Agroécologie  |    |  Angela BolisActu-Environnement.com

A Antananarivo, capitale de Madagascar, des chercheurs de l'Inra, du Cirad et leurs homologues malgaches se consacrent depuis 2003 à des recherches sur l'agriculture urbaine au cœur de cette ville en pleine expansion. L'objectif : étudier les fonctions de cette agriculture pour assurer sa durabilité dans la ville.
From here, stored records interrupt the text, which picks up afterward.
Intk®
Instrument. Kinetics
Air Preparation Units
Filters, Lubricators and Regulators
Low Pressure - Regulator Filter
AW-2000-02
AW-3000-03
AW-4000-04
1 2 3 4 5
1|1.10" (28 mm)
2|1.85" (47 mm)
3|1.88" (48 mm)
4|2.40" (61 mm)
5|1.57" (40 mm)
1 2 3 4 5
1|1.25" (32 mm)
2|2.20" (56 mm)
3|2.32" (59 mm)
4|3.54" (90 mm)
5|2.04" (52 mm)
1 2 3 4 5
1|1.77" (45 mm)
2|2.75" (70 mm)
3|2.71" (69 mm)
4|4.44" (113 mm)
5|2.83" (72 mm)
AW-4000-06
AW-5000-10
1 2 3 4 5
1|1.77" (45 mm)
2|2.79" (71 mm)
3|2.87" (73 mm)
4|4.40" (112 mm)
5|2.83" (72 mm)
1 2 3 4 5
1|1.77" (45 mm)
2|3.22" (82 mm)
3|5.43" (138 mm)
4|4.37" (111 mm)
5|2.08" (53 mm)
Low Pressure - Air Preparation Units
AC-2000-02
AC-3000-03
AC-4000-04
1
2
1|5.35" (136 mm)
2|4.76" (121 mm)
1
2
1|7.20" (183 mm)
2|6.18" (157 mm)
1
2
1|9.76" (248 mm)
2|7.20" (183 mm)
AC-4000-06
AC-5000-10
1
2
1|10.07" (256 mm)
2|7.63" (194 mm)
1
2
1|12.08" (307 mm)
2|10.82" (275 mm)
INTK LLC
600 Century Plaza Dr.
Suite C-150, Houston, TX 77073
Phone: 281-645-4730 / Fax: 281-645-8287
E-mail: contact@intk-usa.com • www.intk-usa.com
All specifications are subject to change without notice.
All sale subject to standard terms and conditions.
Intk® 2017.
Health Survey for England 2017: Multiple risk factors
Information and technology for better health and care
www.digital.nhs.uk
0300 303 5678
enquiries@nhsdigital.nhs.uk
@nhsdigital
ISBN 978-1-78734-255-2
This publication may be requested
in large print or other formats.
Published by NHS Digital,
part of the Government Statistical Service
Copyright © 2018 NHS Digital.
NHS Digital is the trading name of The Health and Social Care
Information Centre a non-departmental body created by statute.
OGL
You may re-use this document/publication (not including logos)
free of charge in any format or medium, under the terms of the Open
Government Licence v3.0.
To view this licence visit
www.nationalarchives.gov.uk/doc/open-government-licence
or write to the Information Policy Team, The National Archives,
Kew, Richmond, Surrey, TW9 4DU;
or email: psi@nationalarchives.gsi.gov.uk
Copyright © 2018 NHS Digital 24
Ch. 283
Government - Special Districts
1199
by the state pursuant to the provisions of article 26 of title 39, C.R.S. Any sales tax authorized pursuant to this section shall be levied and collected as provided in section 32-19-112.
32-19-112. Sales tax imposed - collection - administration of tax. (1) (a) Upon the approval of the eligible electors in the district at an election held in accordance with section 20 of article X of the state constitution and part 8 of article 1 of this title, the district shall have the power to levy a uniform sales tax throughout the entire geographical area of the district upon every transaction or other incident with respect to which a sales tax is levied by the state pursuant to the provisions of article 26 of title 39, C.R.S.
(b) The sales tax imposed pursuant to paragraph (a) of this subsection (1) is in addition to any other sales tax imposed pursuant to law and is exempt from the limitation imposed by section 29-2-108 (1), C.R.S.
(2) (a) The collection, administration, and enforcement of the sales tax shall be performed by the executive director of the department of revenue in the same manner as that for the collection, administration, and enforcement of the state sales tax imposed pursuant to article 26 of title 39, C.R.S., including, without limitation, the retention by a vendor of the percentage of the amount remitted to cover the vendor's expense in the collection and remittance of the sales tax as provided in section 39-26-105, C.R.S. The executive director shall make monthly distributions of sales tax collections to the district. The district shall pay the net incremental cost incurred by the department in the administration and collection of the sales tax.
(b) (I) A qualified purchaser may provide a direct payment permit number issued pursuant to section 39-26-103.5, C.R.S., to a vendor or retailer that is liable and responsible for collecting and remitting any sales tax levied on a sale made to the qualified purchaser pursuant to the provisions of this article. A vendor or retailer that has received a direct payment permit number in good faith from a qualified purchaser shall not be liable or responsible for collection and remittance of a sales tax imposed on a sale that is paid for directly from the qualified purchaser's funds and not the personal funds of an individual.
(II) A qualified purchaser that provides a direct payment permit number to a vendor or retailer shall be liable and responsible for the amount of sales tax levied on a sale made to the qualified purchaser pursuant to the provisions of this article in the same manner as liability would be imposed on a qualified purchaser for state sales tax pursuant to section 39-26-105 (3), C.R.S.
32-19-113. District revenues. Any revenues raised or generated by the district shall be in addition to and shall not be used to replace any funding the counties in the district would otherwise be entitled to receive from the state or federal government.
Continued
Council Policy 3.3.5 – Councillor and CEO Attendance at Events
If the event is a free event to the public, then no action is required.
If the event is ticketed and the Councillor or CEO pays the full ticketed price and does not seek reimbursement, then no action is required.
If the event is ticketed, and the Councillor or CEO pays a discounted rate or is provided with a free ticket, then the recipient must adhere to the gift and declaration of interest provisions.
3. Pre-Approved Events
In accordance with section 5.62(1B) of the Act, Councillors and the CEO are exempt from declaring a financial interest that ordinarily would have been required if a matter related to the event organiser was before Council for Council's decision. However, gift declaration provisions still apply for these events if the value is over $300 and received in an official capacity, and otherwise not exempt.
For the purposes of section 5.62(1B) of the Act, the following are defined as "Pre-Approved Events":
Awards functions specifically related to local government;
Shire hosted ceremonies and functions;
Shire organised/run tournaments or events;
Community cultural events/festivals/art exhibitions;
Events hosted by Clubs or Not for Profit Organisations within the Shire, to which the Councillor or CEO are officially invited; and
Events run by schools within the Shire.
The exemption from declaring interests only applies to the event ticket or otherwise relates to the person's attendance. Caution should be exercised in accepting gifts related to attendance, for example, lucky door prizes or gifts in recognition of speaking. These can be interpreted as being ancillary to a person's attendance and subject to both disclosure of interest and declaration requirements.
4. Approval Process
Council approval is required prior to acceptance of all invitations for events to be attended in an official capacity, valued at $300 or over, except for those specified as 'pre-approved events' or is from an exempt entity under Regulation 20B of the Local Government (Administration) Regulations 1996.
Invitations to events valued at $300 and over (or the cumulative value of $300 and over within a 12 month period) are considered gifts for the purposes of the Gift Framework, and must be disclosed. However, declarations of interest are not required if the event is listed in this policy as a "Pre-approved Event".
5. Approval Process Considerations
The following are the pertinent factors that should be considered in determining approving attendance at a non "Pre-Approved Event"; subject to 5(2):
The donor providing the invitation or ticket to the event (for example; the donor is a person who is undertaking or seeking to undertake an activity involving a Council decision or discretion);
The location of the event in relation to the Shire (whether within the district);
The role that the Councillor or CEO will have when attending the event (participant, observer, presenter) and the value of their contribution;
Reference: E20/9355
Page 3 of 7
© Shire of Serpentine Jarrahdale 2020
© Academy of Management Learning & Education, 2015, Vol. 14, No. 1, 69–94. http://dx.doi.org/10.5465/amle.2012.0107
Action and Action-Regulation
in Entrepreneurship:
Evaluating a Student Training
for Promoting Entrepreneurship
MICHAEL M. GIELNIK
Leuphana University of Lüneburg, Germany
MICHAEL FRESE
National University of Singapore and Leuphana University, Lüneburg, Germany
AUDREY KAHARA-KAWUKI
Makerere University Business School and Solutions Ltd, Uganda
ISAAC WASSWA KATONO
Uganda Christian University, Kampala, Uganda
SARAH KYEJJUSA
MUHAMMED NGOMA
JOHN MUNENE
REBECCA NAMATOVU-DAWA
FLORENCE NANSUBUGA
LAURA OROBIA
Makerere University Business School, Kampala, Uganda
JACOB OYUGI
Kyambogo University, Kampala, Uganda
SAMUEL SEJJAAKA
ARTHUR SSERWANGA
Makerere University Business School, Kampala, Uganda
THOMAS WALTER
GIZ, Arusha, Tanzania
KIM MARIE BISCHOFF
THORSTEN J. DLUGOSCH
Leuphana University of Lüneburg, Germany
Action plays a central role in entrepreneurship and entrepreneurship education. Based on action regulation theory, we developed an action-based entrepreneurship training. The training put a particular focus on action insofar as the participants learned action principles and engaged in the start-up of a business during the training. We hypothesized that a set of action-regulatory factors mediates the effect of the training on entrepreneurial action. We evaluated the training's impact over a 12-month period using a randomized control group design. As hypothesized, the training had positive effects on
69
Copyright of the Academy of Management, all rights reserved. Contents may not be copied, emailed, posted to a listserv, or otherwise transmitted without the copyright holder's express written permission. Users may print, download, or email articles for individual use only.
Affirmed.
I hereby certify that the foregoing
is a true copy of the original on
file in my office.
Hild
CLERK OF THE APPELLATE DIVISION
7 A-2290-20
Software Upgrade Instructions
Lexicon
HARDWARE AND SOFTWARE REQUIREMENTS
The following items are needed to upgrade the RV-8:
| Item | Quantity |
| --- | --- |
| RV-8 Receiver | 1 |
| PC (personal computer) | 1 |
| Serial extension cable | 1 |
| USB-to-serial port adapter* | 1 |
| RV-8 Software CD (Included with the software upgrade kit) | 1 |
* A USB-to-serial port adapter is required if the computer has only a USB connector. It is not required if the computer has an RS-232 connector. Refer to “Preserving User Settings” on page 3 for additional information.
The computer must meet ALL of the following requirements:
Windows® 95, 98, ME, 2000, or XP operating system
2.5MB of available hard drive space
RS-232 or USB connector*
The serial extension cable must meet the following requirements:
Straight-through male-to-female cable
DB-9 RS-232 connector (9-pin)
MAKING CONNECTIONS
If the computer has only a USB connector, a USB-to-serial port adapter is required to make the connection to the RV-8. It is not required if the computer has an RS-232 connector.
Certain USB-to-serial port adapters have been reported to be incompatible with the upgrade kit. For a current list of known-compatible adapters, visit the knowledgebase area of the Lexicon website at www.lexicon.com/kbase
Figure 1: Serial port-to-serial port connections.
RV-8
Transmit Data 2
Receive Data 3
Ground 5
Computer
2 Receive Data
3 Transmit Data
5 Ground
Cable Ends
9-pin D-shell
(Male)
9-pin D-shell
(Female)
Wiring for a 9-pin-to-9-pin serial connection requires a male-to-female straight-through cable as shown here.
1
Comptant près de 2 millions d'habitants, la capitale malgache est couverte à 43% par l'agriculture locale, des collines péri-urbaines au centre-ville. Les scientifiques, qui y ont analysé 250 fermes, ont trouvé une grande diversité de systèmes de production. Points communs : une base rizicole et/ou maraîchère, et de petits élevages. La diversité des systèmes dépend beaucoup de l'énergie consacrée à l'exploitation – unique activité et revenus avec la vente directe, un membre de la famille travaille à l'extérieur, le chef d'exploitation a une autre activité. Autres facteurs : l'accès à l'eau, et la distance avec les lieux de vente et d'activités en ville. Finalement, la plupart des exploitants sont économiquement viables. Un de leur avantage étant la réduction du coût d'acheminement des produits du fait de leur localisation péri-urbaine.

Grâce à cette agriculture péri-urbaine, Antananarivo produit 90 à 100% des légumes consommés, et 15 à 25% de son riz, à des prix compétitifs. De plus, la plaine rizicole protège la ville contre les inondations. En revanche, des problèmes se posent : productivité limitée, statut précaire du foncier, et eaux d'irrigation chargées en polluants organiques, industriels ou en résidus phytosanitaires.

Finalement, la durabilité des cultures dépend des décisions des urbanistes, elles-mêmes déterminées par la reconnaissance des fonctions qu'elles assurent à la ville. Ainsi, une décision concernant la sauvegarde de la riziculture dans la plaine Nord a pris en compte son rôle dans la résorption des inondations et dans l'alimentation des habitants. De même pour l'urbanisation préférentielle des zones agricoles touchées par des pollutions industrielles, et le maintien des cressonières inondables.